In 2016, Ware switched from the BDO to the PDC and now combines his refereeing duties across Europe with his studies at Cardiff University. He was joined at the Summit by PDC chief executive Matthew Porter, who has thrown his and the organisation's support behind an activation of Rainbow Laces at the Grand Slam in Wolverhampton this weekend.
"I think what the campaign has done across sport has been very effective," says Ware. "It's enabled a lot of people like me who are LGBT to be more confident, to come forward and be comfortable and open about their sexuality in whatever sport they're in.
"Matt and the PDC have been amazingly supportive in now agreeing to take that message into darts too." Ware, taking on an ambassadorial role with the PDC, has written an article for the Grand Slam programme to support the initiative, with Porter adding his voice.

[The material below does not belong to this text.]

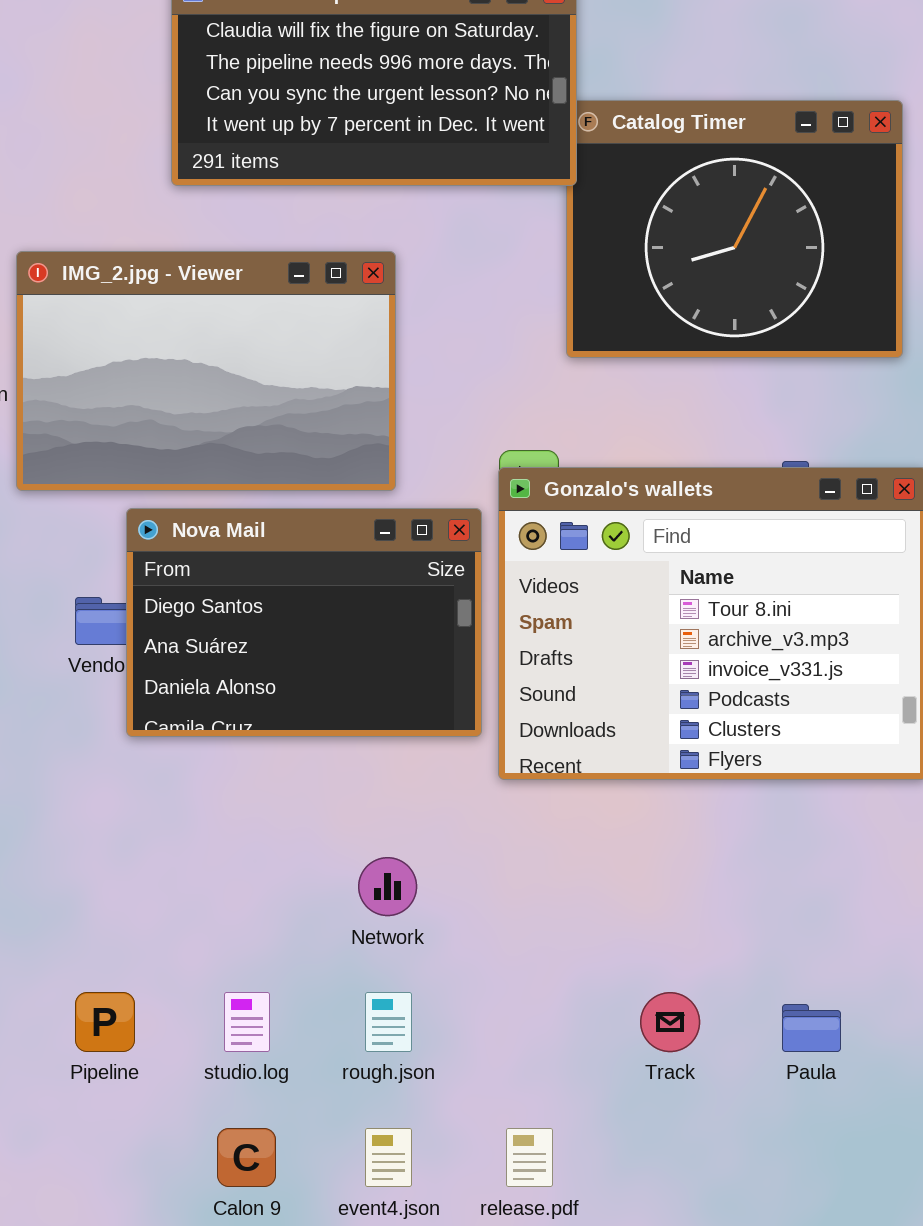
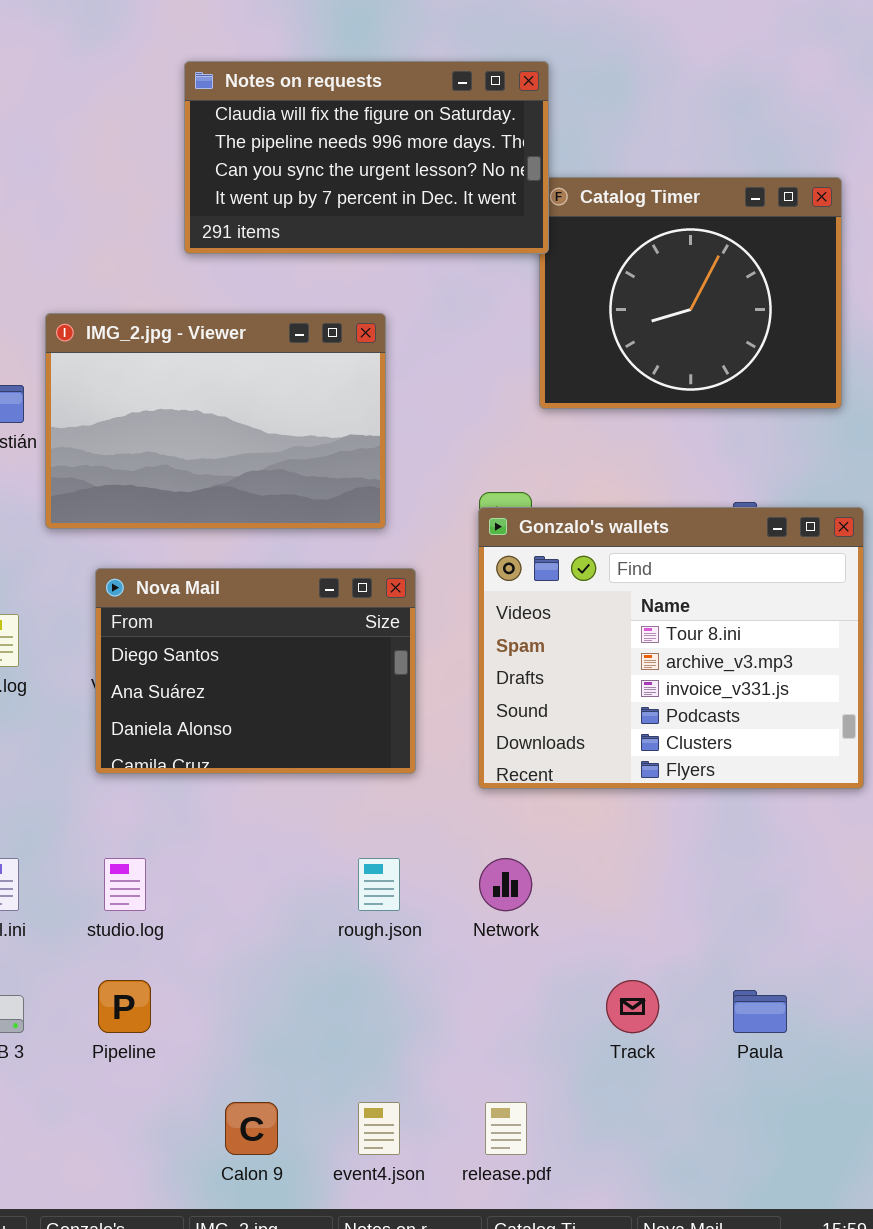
Nova Mail: [126,508,482,737] -> [95,568,416,774], moved
Network: [358,857,417,916] -> [479,858,532,911], moved
studio.log: [224,992,270,1052] -> [104,858,146,911], moved
rough.json: [365,992,412,1052] -> [358,858,400,911], moved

Ware appreciates that some people's perceptions of darts might make the sport seem, to them at least, an unlikely partner for Rainbow Laces. However, he believes the campaign's vibrant colour and message of inclusion will sit rather neatly amid the fervent atmosphere generated by the crowds and fuelled by the players.
"The image of darts is the reason I got into it. I love it in its current form," he says. "It's not about trying to change the sport, only to make it more aware.
"At the Summit, Stonewall's chief executive Ruth Hunt said 'this is not the gays taking over', which was a great line. After all, I'm LGBT+ in darts and the high chances are that someone else will be the same way. And it doesn't matter when that person or someone else in the sport wants to be open about that.
"What we do now will affect the future, and it'll help that person, in whatever time it takes."
Sky Sports is a member of TeamPride and supports Stonewall's Rainbow Laces campaign, which will receive its annual activation across British sport from November 17 to December 7.